Background and aims ‘Treat the patient not just the disease’ is guiding principle of holistic health. Malnutrition in children has serious consequences to health as well as economy in the long term. We studied the prevalence and treatment of Malnutrition in children admitted to surgical wards.
Methods Retrospective study of 100 randomly selected medical records out of 980 patients of age <5 yrs. admitted in Surgical wards from 2009–2013. Socio-demographic data, nutritional parameters, clinical profile and nutritional rehabilitation status were audited. Four files were misplaced/active during the study and could not be audited.
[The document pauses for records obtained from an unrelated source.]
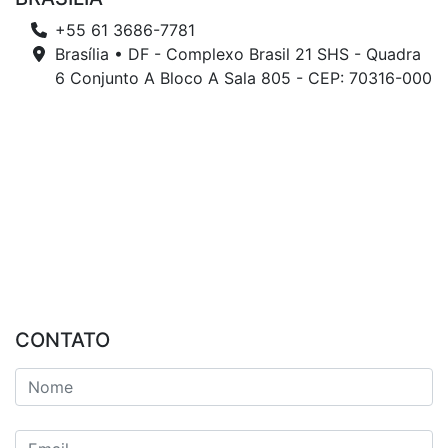
+55 61 3686-7781
Brasília • DF - Complexo Brasil 21 SHS - Quadra
6 Conjunto A Bloco A Sala 805 - CEP: 70316-000
CONTATO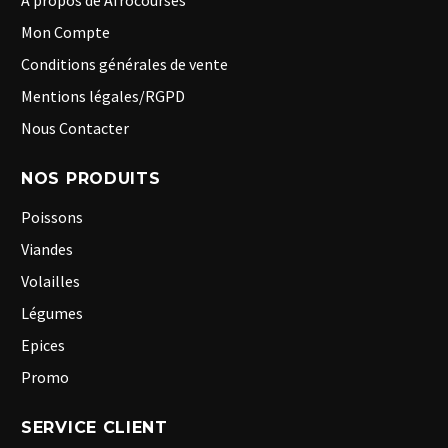
A propos de Afrocourses
Mon Compte
Conditions générales de vente
Mentions légales/RGPD
Nous Contacter
NOS PRODUITS
Poissons
Viandes
Volailles
Légumes
Epices
Promo
SERVICE CLIENT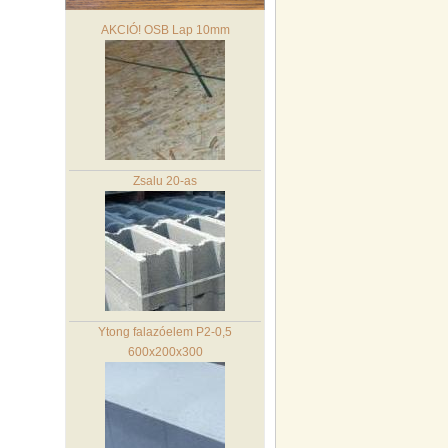
AKCIÓ! OSB Lap 10mm
Zsalu 20-as
Ytong falazóelem P2-0,5
600x200x300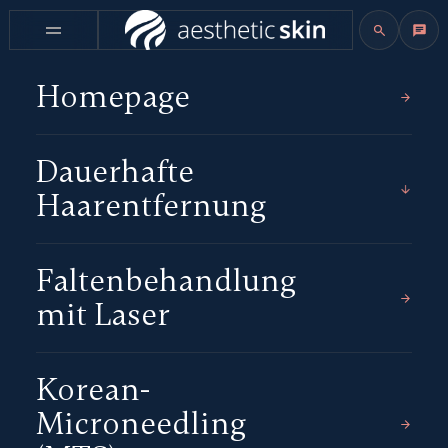
Homepage
Dauerhafte
Haarentfernung
Faltenbehandlung
mit Laser
Korean-
Microneedling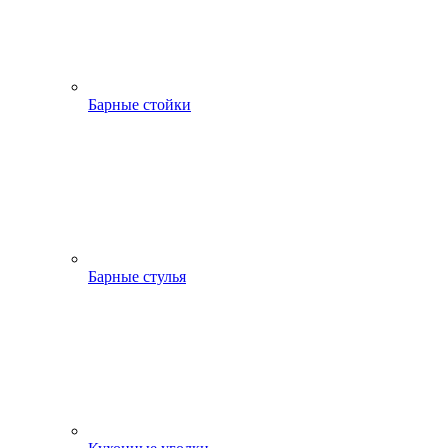
Барные стойки
Барные стулья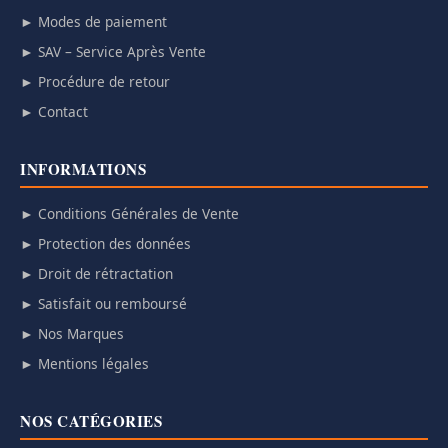
► Modes de paiement
► SAV – Service Après Vente
► Procédure de retour
► Contact
INFORMATIONS
► Conditions Générales de Vente
► Protection des données
► Droit de rétractation
► Satisfait ou remboursé
► Nos Marques
► Mentions légales
NOS CATÉGORIES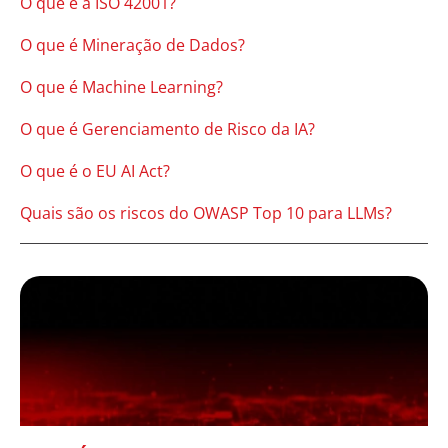
O que é a ISO 42001?
O que é Mineração de Dados?
O que é Machine Learning?
O que é Gerenciamento de Risco da IA?
O que é o EU AI Act?
Quais são os riscos do OWASP Top 10 para LLMs?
Results Most patients were from general surgery ward (63[65.6%]), males (62[64.6%]) and from rural areas (53[55.2%]). Of the 96 records, 7 (7.3%) and 26 (27.1%) have height and weight respectively and these were noted in Pre Anaesthesia Checkup or Dietary Assessment Chart rather than surgeon’s notes except one case. Nutritional status couldn’t be ascertained by the investigators due to insufficient data in 26 (27.1%) cases. In the remaining 70 (72.9%) cases; malnutrition was present in 27 (28.1%) cases (moderate in 16 (16.7%) and severe in 11 (11.5%)). Nutritional Rehabilitation was required in 42 (43.8%) cases but was not advised or provided. No significant association between malnutrition and socio-demographic profile was observed.
Conclusion The study indicates gender preference in health seeking and also points toward missed opportunities of diagnosis and rehabilitation of malnutrition in children admitted to surgical departments. Checklists to screen for malnutrition and rehabilitative management can improve the holistic management that will help reduce the malnutrition burden.